5. Partition Semantics¶
Understanding partitions helps you design predictable factors:
- TS (Time-Series): grouped by
symbol, e.g.Ts_Mean,Ts_Std,Delay,Ts_Rank. - CS (Cross-Sectional): grouped by
date, e.g.Rank,Scale,Standardize. - EL (Element-wise): row-wise transform with no window partition, e.g.
Log,Abs,Sign,If.
Recommended workflow:
* Validate a single-layer expression first (for example Ts_Mean alone).
* Then wrap with CS or logic operators to build composite formulas incrementally.
6. Composite Factor Examples¶
You can nest multiple operators to build complex Alpha factors:
- Price-Volume Divergence:
Ts_Corr(Close, Volume, 20)(Correlation between price and volume) - Momentum Reversal:
Rank(Ts_Mean(Close, 5)) - Rank(Ts_Mean(Close, 20))(Short-term momentum minus long-term momentum) - Volatility Adjusted Momentum:
Ts_Mean(Close, 20) / Ts_Std(Close, 20)
FAQ¶
Q: Why can Rank(Ts_Mean(...)) be slower than a single-layer expression?
A: This is a cross-partition nested expression (CS over TS). The engine may split execution into multiple planned steps and materialize intermediate columns to preserve correct semantics.

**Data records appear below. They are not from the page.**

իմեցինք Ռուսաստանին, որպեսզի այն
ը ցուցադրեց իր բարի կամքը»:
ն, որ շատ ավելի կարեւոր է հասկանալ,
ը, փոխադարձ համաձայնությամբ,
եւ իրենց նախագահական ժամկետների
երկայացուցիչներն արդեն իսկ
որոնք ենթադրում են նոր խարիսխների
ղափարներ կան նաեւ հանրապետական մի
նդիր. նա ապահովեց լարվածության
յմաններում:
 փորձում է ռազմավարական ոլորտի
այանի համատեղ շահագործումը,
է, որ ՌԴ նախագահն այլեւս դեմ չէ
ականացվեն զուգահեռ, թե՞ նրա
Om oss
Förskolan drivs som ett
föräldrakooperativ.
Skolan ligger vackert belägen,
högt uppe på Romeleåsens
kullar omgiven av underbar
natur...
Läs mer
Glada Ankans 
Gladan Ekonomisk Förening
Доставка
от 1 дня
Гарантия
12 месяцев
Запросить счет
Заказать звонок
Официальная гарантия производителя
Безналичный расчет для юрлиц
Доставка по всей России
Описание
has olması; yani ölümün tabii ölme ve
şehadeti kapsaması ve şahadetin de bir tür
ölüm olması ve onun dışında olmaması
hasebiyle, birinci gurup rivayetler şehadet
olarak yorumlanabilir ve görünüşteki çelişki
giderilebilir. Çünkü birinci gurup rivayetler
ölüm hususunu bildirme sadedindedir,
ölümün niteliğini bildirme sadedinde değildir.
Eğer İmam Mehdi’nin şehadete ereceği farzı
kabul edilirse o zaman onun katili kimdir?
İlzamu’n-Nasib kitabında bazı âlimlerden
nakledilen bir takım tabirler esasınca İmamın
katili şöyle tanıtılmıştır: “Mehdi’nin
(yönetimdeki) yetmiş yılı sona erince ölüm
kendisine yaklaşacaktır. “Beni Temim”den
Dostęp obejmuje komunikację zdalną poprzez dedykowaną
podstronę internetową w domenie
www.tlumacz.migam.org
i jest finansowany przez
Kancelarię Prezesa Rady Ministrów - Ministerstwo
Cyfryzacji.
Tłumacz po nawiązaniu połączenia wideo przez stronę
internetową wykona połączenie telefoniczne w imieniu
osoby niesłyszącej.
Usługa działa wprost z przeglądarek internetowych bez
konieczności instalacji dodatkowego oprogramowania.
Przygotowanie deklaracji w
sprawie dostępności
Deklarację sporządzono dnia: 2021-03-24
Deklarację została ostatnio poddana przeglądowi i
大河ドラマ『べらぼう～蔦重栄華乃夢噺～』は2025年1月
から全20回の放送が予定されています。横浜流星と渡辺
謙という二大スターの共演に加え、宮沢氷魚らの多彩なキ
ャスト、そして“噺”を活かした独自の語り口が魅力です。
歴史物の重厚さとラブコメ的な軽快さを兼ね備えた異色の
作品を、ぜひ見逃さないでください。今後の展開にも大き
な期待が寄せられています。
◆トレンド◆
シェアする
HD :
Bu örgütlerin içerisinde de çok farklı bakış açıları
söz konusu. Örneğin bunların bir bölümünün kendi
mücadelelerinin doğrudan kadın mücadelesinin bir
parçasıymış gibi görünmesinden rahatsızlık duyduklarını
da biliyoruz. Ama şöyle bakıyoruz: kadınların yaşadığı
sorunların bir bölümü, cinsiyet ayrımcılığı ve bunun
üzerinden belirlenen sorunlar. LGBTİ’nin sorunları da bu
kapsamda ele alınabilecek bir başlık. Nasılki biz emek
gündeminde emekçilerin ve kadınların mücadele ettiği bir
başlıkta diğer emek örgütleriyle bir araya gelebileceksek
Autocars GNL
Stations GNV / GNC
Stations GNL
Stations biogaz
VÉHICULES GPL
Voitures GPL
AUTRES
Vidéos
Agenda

Q: How can I debug a complex formula reliably? A: Break it into stages and validate each stage separately (inner TS, then outer CS, then logic layer). This mirrors the engine execution plan and makes mismatched assumptions easy to locate.

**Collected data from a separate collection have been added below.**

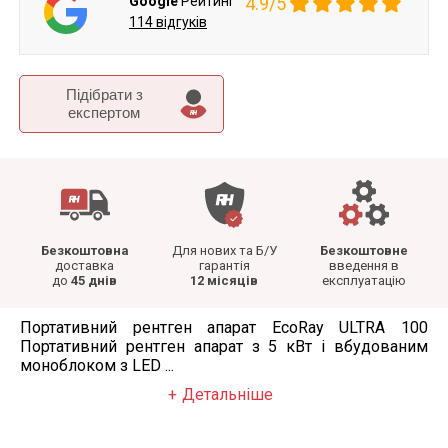
Google
Рейтинг
4.9/5
114 відгуків
Підібрати з
експертом
Безкоштовна
Для нових та Б/У
Безкоштовне
доставка
гарантія
введення в
до
45 днів
12 місяців
експлуатацію
Портативний рентген апарат EcoRay ULTRA 100
Портативний рентген апарат з 5 кВт і вбудованим
моноблоком з LED ...
Детальніше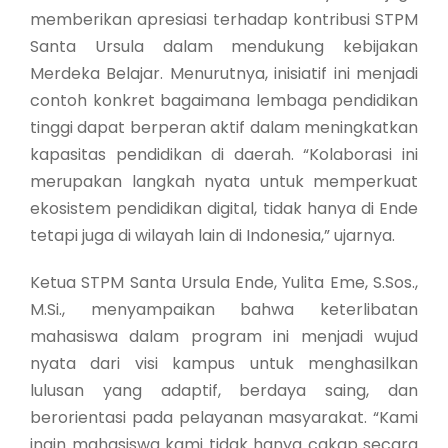
memberikan apresiasi terhadap kontribusi STPM
Santa Ursula dalam mendukung kebijakan
Merdeka Belajar. Menurutnya, inisiatif ini menjadi
contoh konkret bagaimana lembaga pendidikan
tinggi dapat berperan aktif dalam meningkatkan
kapasitas pendidikan di daerah. “Kolaborasi ini
merupakan langkah nyata untuk memperkuat
ekosistem pendidikan digital, tidak hanya di Ende
tetapi juga di wilayah lain di Indonesia,” ujarnya.
Ketua STPM Santa Ursula Ende, Yulita Eme, S.Sos.,
M.Si., menyampaikan bahwa keterlibatan
mahasiswa dalam program ini menjadi wujud
nyata dari visi kampus untuk menghasilkan
lulusan yang adaptif, berdaya saing, dan
berorientasi pada pelayanan masyarakat. “Kami
ingin mahasiswa kami tidak hanya cakap secara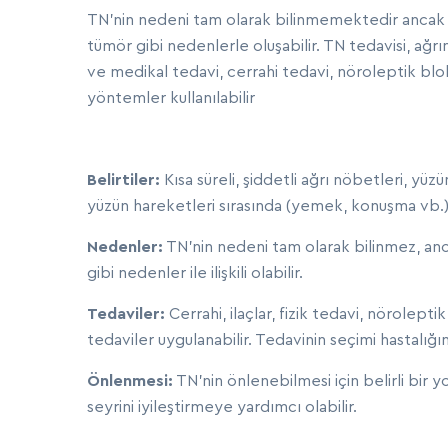
TN'nin nedeni tam olarak bilinmemektedir ancak s
tümör gibi nedenlerle oluşabilir. TN tedavisi, ağr
ve medikal tedavi, cerrahi tedavi, nöroleptik bl
yöntemler kullanılabilir
Belirtiler:
Kısa süreli, şiddetli ağrı nöbetleri, yüzü
yüzün hareketleri sırasında (yemek, konuşma vb.)
Nedenler:
TN'nin nedeni tam olarak bilinmez, ancak
gibi nedenler ile ilişkili olabilir.
Tedaviler:
Cerrahi, ilaçlar, fizik tedavi, nörolept
tedaviler uygulanabilir. Tedavinin seçimi hastalığ
Önlenmesi:
TN'nin önlenebilmesi için belirli bir 
seyrini iyileştirmeye yardımcı olabilir.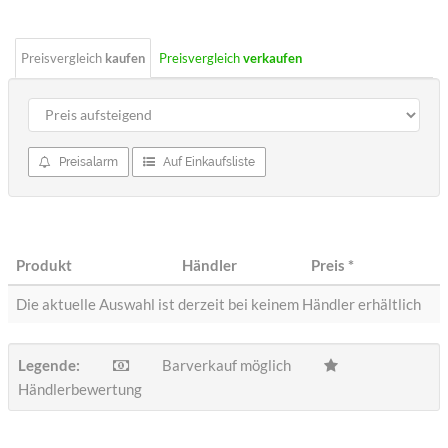
Preisvergleich
kaufen
Preisvergleich
verkaufen
Preisalarm
Auf Einkaufsliste
Produkt
Händler
Preis
*
Die aktuelle Auswahl ist derzeit bei keinem Händler erhältlich
Legende:
Barverkauf möglich
Händlerbewertung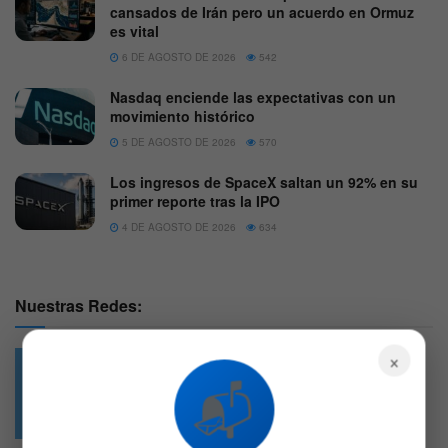
cansados de Irán pero un acuerdo en Ormuz
es vital
6 DE AGOSTO DE 2026
542
Nasdaq enciende las expectativas con un
movimiento histórico
5 DE AGOSTO DE 2026
570
Los ingresos de SpaceX saltan un 92% en su
primer reporte tras la IPO
4 DE AGOSTO DE 2026
634
Nuestras Redes:
×
📬
49.6k
4.7k
Followers
Followers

Q: Is intraday data (minute bars) supported?
A: Yes. As long as the date column contains timestamps. Time-series operators (e.g., Ts_Mean) are based on window length (number of rows). For minute bars, d=60 represents the past 60 minute bars.
Q: How to handle trading halts?
A: It is recommended to pad records for halted days (using forward fill or NaN) before storing data. If the date is missing from the data, rolling functions will skip that date and take the previous row as t-1, which might not be intended behavior.
Q: Why is my result full of NaNs?
A:
1. Check if window size d is larger than data length (Warmup period).
2. Check if data contains many NaNs.
3. Check if column names are correct (e.g., Close vs close; the engine auto-converts to lowercase, but ClosePrice won't match close).